The funded level of these pension funds was 93% for the month ended Dec.31 — falling from 97% in November and was unchanged compared with figures as of Dec. 31, 2017.
Pension fund assets increased 0.85% for the month but fell 3.35% for the year to £1.527 trillion. Liabilities grew 4.6% in December but fell 3.8% for the year, to £1.634 trillion.
FTSE 100 firms saw deficits increase 20 times in December but drop 39% for the year, to £20 billion. The funded level was 97% as of Dec. 31, declining from 100% a month earlier and improving from 95% a year earlier.
For FTSE 350 companies, deficits were at £29 billion, increasing 483% for the month, but improving 32.5% for the year. The funded level declined to 96% over the month from 99% in November and improved from 95% as of Dec. 31, 2017.

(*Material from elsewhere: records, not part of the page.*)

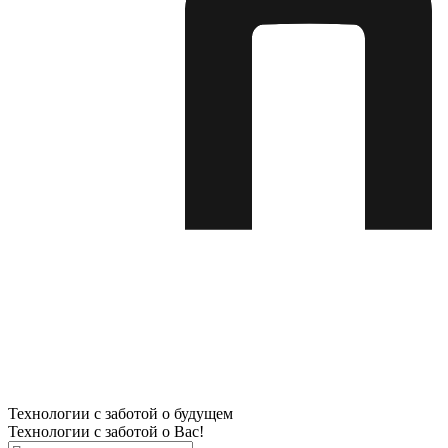
Технологии с заботой о будущем
Технологии с заботой о Вас!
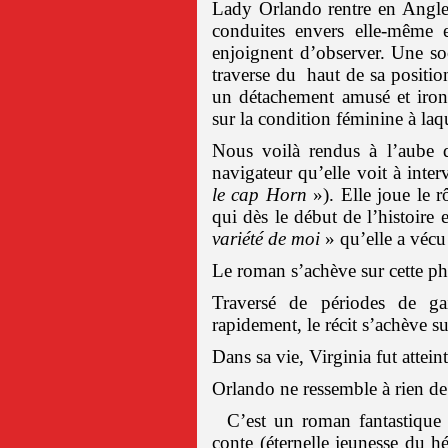
Lady Orlando rentre en Anglete
conduites envers elle-même e
enjoignent d’observer. Une soci
traverse du
haut de sa position
un détachement amusé et iron
sur la condition féminine à laqu
Nous voilà rendus à l’aube d
navigateur qu’elle voit à inter
le cap Horn
»). Elle joue le 
qui dès le début de l’histoire
variété de moi
» qu’elle a vécu à
Le roman s’achève sur cette ph
Traversé de périodes de ga
rapidement, le récit s’achève su
Dans sa vie, Virginia fut attei
Orlando ne ressemble à rien de 
C’est un roman fantastique
conte (éternelle jeunesse du h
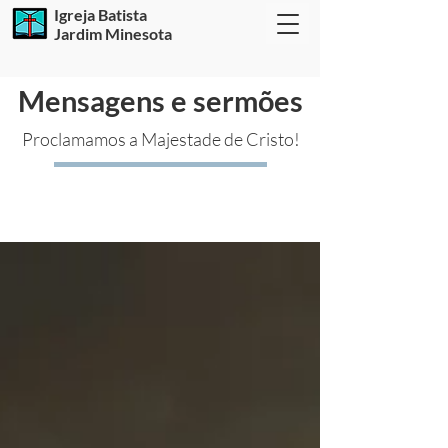
Igreja Batista
Jardim Minesota
Mensagens e sermões
Proclamamos a Majestade de Cristo!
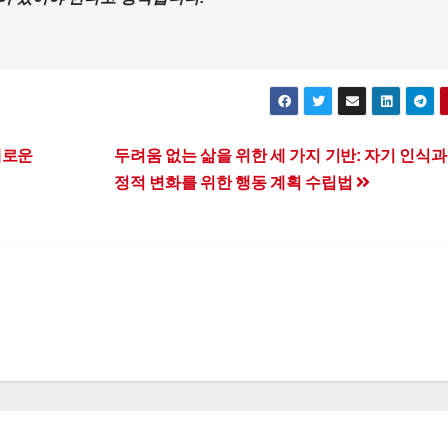
새로운
두려움 없는 삶을 위한 세 가지 기반: 자기 인식과
정적 변화를 위한 행동 계획 수립법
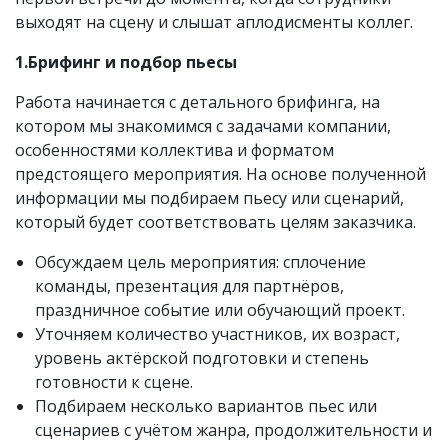
выходят на сцену и слышат аплодисменты коллег.
1.Брифинг и подбор пьесы
Работа начинается с детального брифинга, на
котором мы знакомимся с задачами компании,
особенностями коллектива и форматом
предстоящего мероприятия. На основе полученной
информации мы подбираем пьесу или сценарий,
который будет соответствовать целям заказчика.
Обсуждаем цель мероприятия: сплочение
команды, презентация для партнёров,
праздничное событие или обучающий проект.
Уточняем количество участников, их возраст,
уровень актёрской подготовки и степень
готовности к сцене.
Подбираем несколько вариантов пьес или
сценариев с учётом жанра, продолжительности и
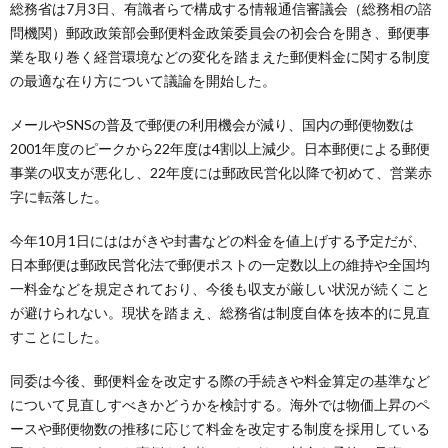
総務省は7月3日、有識者らで構成する情報通信審議会（総務相の諮
問機関）郵政政策部会郵便料金政策委員会の初会合を開き、郵便事
業を取り巻く経営環境などの変化を踏まえた郵便料金に関する制度
の最適な在り方について議論を開始した。
メールやSNSの普及で郵便の利用機会が減り、国内の郵便物数は
2001年度のピークから22年度は4割以上減少。日本郵便による郵便
事業の収支が悪化し、22年度には郵政民営化以降で初めて、営業赤
字に転落した。
今年10月1日にははがきや封書などの料金を値上げする予定だが、
日本郵便は郵政民営化法で郵便ポストの一定数以上の維持や全国均
一料金などを規定されており、今後も収支が厳しい状況が続くこと
が避けられない。現状を踏まえ、総務省は制度自体を抜本的に見直
すことにした。
同委は今後、郵便料金を改定する際の手続きや料金算定の基準など
について見直しすべきかどうかを検討する。海外では物価上昇のペ
ースや郵便物数の推移に応じて料金を改定する制度を採用している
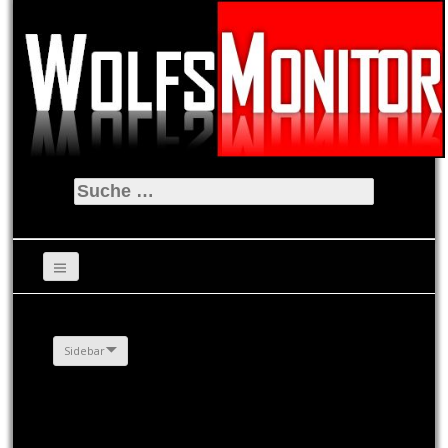
Suche
nach:
Sidebar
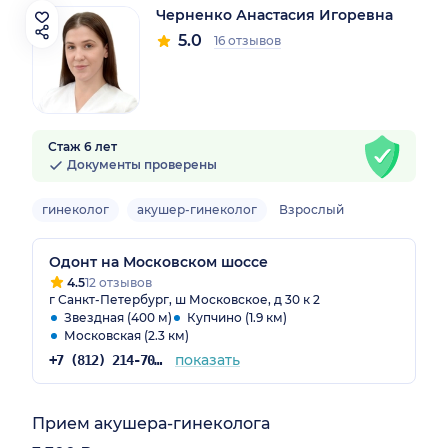
Черненко Анастасия Игоревна
5.0
16 отзывов
Стаж 6 лет
Документы проверены
гинеколог
акушер-гинеколог
Взрослый
Одонт на Московском шоссе
4.5
12 отзывов
г Санкт-Петербург, ш Московское, д 30 к 2
Звездная (400 м)
Купчино (1.9 км)
Московская (2.3 км)
показать
+7 (812) 214-70-82
Прием акушера-гинеколога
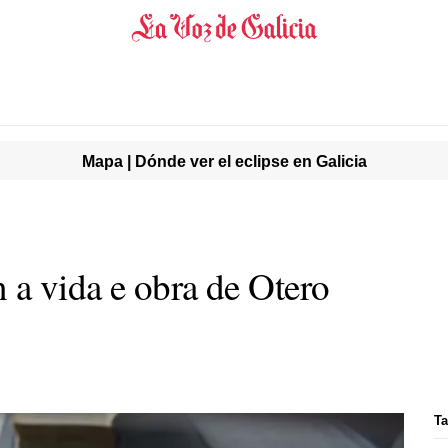
Mapa | Dónde ver el eclipse en Galicia
a vida e obra de Otero
Ta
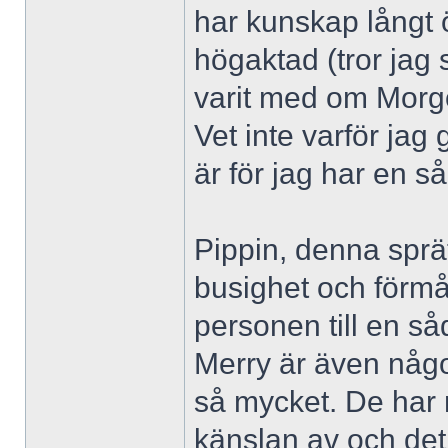
har kunskap långt 
högaktad (tror jag 
varit med om Morgo
Vet inte varför jag
är för jag har en s
Pippin, denna sprä
busighet och förmå
personen till en så
Merry är även någo
så mycket. De har n
känslan av och det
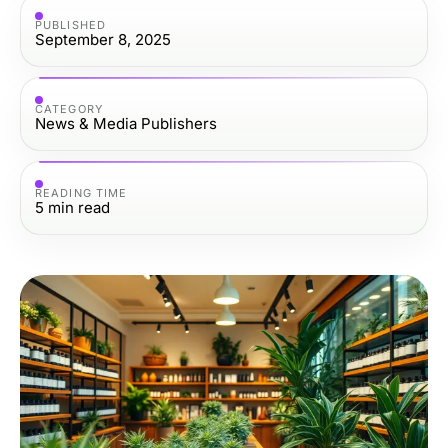
PUBLISHED
September 8, 2025
CATEGORY
News & Media Publishers
READING TIME
5
min read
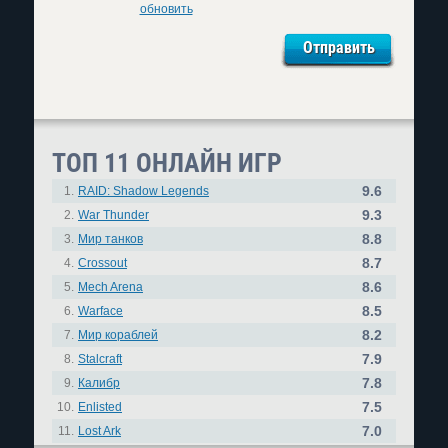
обновить
ТОП 11 ОНЛАЙН ИГР
9.6
1.
RAID: Shadow Legends
9.3
2.
War Thunder
8.8
3.
Мир танков
8.7
4.
Crossout
8.6
5.
Mech Arena
8.5
6.
Warface
8.2
7.
Мир кораблей
7.9
8.
Stalcraft
7.8
9.
Калибр
7.5
10.
Enlisted
7.0
11.
Lost Ark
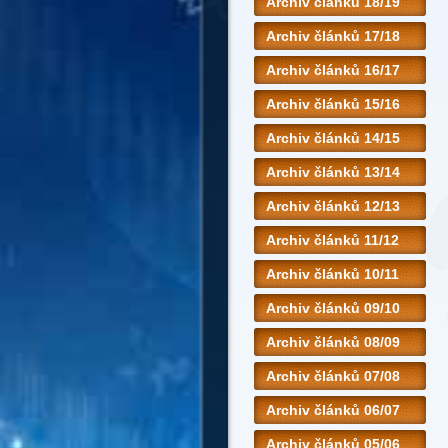
Archiv článků 18/19
Archiv článků 17/18
Archiv článků 16/17
Archiv článků 15/16
Archiv článků 14/15
Archiv článků 13/14
Archiv článků 12/13
Archiv článků 11/12
Archiv článků 10/11
Archiv článků 09/10
Archiv článků 08/09
Archiv článků 07/08
Archiv článků 06/07
Archiv článků 05/06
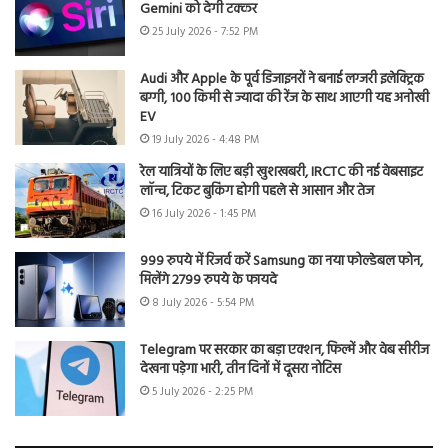
Gemini को देगी टक्कर
25 July 2026 - 7:52 PM
Audi और Apple के पूर्व डिजाइनरों ने बनाई लग्जरी इलेक्ट्रिक
बग्गी, 100 किमी से ज्यादा की रेंज के साथ आएगी यह अनोखी
EV
19 July 2026 - 4:48 PM
रेल यात्रियों के लिए बड़ी खुशखबरी, IRCTC की नई वेबसाइट
लॉन्च, टिकट बुकिंग होगी पहले से आसान और तेज
16 July 2026 - 1:45 PM
999 रुपये में रिजर्व करें Samsung का नया फोल्डेबल फोन,
मिलेंगे 2799 रुपये के फायदे
8 July 2026 - 5:54 PM
Telegram पर सरकार का बड़ा एक्शन, फिल्में और वेब सीरीज
देखना पड़ेगा भारी, तीन दिनों में दूसरा नोटिस
5 July 2026 - 2:25 PM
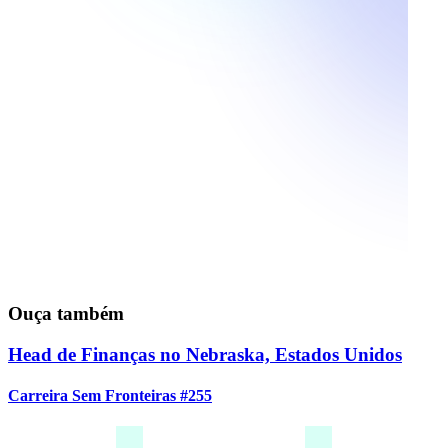
Ouça também
Head de Finanças no Nebraska, Estados Unidos
Carreira Sem Fronteiras #255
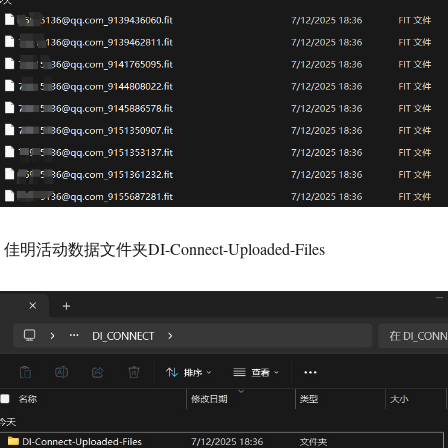
佳明活动数据文件夹DI-Connect-Uploaded-Files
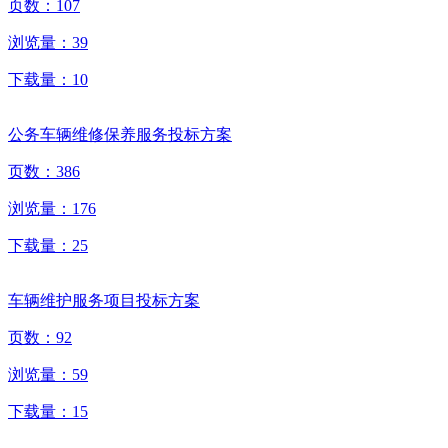
页数：
107
浏览量：
39
下载量：
10
公务车辆维修保养服务投标方案
页数：
386
浏览量：
176
下载量：
25
车辆维护服务项目投标方案
页数：
92
浏览量：
59
下载量：
15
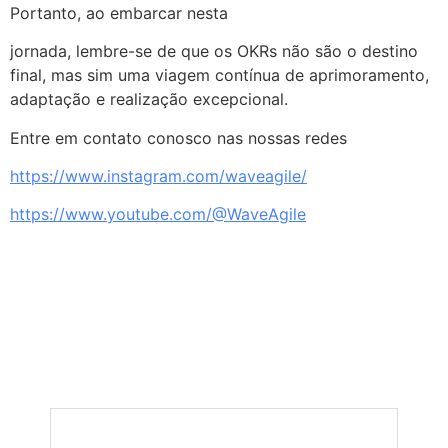
Portanto, ao embarcar nesta
jornada, lembre-se de que os OKRs não são o destino
final, mas sim uma viagem contínua de aprimoramento,
adaptação e realização excepcional.
Entre em contato conosco nas nossas redes
https://www.instagram.com/waveagile/
https://www.youtube.com/@WaveAgile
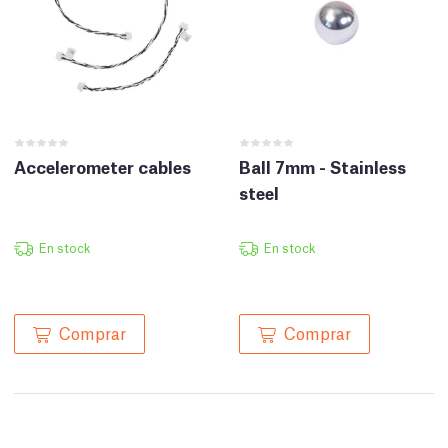
Accelerometer cables
Ball 7mm - Stainless
steel
En stock
En stock
Comprar
Comprar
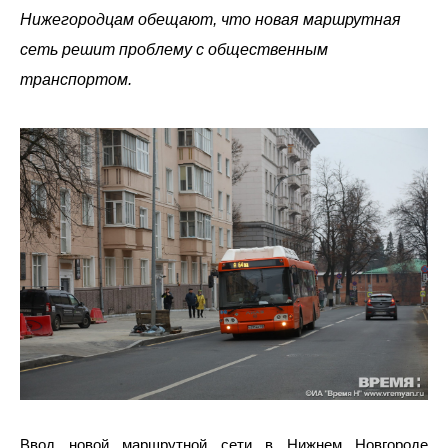
Нижегородцам обещают, что новая маршрутная
сеть решит проблему с общественным
транспортом.
Ввод новой маршрутной сети в Нижнем Новгороде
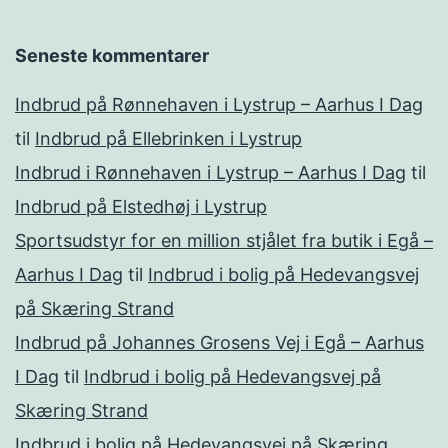
Seneste kommentarer
Indbrud på Rønnehaven i Lystrup – Aarhus I Dag
til
Indbrud på Ellebrinken i Lystrup
Indbrud i Rønnehaven i Lystrup – Aarhus I Dag
til
Indbrud på Elstedhøj i Lystrup
Sportsudstyr for en million stjålet fra butik i Egå –
Aarhus I Dag
til
Indbrud i bolig på Hedevangsvej
på Skæring Strand
Indbrud på Johannes Grosens Vej i Egå – Aarhus
I Dag
til
Indbrud i bolig på Hedevangsvej på
Skæring Strand
Indbrud i bolig på Hedevangsvej på Skæring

"2018 was a turbulent year for pension schemes but it was not all negative. Markets were initially strong in the face of considerable political uncertainty and signs emerged that interest rates are at last on the way up. That said, there is no sign yet of an unwinding of the Bank of England's position on quantitative easing," Charles Cowling, chief actuary at JLT Employee Benefits, said in a news release accompanying the update.
"As the bank's monetary policy committee highlighted, Brexit uncertainties have intensified considerably in recent weeks and these are weighing on U.K. financial markets, with significant falls in U.K. equities and pressure too on sterling. All of this gave rise to increases in the outlook for inflation and a lowering of expectations for economic growth, yet still resulted in a unanimous vote from the MPC to keep interest rates unchanged and markets are not pricing in a rise in interest rates until the end of 2019. But that could all change," he said.
"It is a very mixed picture for companies and their pension schemes. Some have successfully navigated the turbulent markets, have paid in significant additional contributions and are now looking to lock down on emerging pension surpluses by securing pension liabilities in the insurance market," Mr. Cowling added.
Mr. Cowling said some businesses including retailers are facing difficult business conditions and "debilitating pension deficits."
"For the third consecutive year, footfall has dropped with early indications suggesting a drop of 3% on last year," he said.